One of Europe’s greatest innovations was the forerunner of the modern university: Bologna, founded in 1088. But as centers of research and innovation, Europe’s universities long ago ceded leadership to those in the United States.
With its emphasis on early testing and sorting, the educational system in Europe tends to be very rigid. “If you don’t do well at age 18 you’re out,” Professor Moser said. “That cuts out a lot of people who could do better but never get the chance. The person who does best at a test of rote memorization at age 17 may not be innovative at 23.” She added that many of Europe’s most enterprising students go to the United States to study and end up staying.
She is currently doing research into creativity. “The American education system is much more forgiving,” Professor Moser said. “Students can catch up and go on to excel.”
Even the vaunted European child-rearing, she believes, is too prescriptive.

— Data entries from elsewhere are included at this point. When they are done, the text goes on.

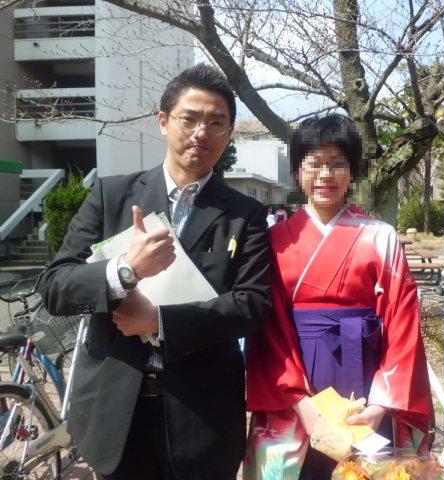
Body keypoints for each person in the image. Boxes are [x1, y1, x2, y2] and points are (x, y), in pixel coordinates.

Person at [39, 64, 273, 480]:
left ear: (229, 133)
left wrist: (159, 321)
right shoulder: (111, 195)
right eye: (189, 119)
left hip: (202, 417)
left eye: (216, 123)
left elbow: (252, 304)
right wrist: (124, 270)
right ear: (163, 121)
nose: (201, 133)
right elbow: (55, 287)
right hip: (115, 414)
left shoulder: (246, 215)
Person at [243, 114, 434, 479]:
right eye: (314, 164)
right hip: (295, 389)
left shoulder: (380, 236)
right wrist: (302, 404)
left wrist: (381, 405)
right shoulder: (275, 241)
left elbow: (403, 321)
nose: (325, 175)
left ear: (353, 172)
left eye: (337, 164)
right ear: (297, 172)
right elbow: (269, 328)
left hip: (369, 384)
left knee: (370, 469)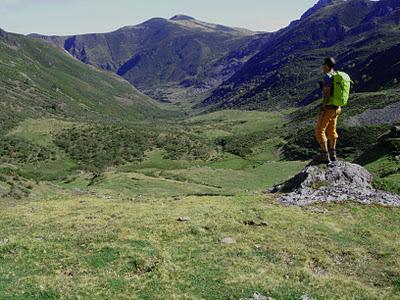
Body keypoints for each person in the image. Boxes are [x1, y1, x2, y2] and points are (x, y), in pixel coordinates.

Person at [314, 57, 341, 163]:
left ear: (326, 66)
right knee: (331, 130)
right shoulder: (336, 75)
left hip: (328, 108)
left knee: (319, 130)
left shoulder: (328, 78)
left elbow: (327, 96)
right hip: (337, 108)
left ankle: (325, 156)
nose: (322, 66)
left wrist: (322, 109)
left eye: (323, 64)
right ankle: (333, 154)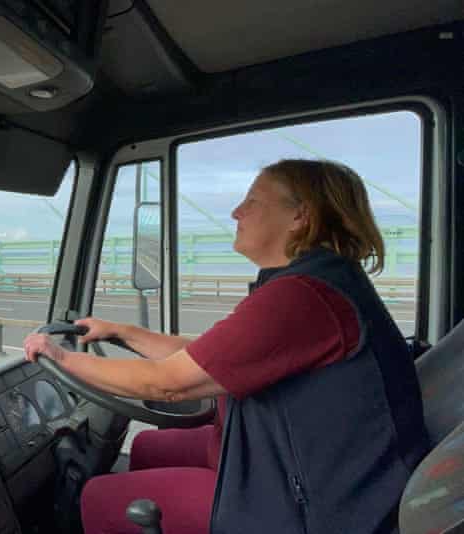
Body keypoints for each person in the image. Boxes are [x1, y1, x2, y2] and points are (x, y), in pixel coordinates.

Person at [24, 159, 429, 534]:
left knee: (97, 497)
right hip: (307, 466)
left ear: (300, 216)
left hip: (319, 508)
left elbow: (169, 385)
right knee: (146, 445)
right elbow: (209, 356)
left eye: (252, 201)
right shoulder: (319, 281)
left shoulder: (302, 296)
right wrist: (121, 332)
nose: (236, 212)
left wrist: (59, 356)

While she concedes there is as yet no hard scientific evidence to support her thesis, “European children may be better behaved, but American children may end up being more free to explore new things.”
None of this will be easy to change, even assuming Europeans want change. “In Europe, stability is prized,” Professor Moser said. “Inequality is much less tolerated. There’s a culture of sharing. People aren’t so cutthroat. Money isn’t the only thing that matters. These may be good things.” But Europeans can’t have it both ways. She said that successful innovators quickly discover it’s hard to break through these cultural norms.
Mr. Kirkegaard agreed. “Europeans are conservative with a small ‘c,’” he said. “They pretty much like things the way they are.”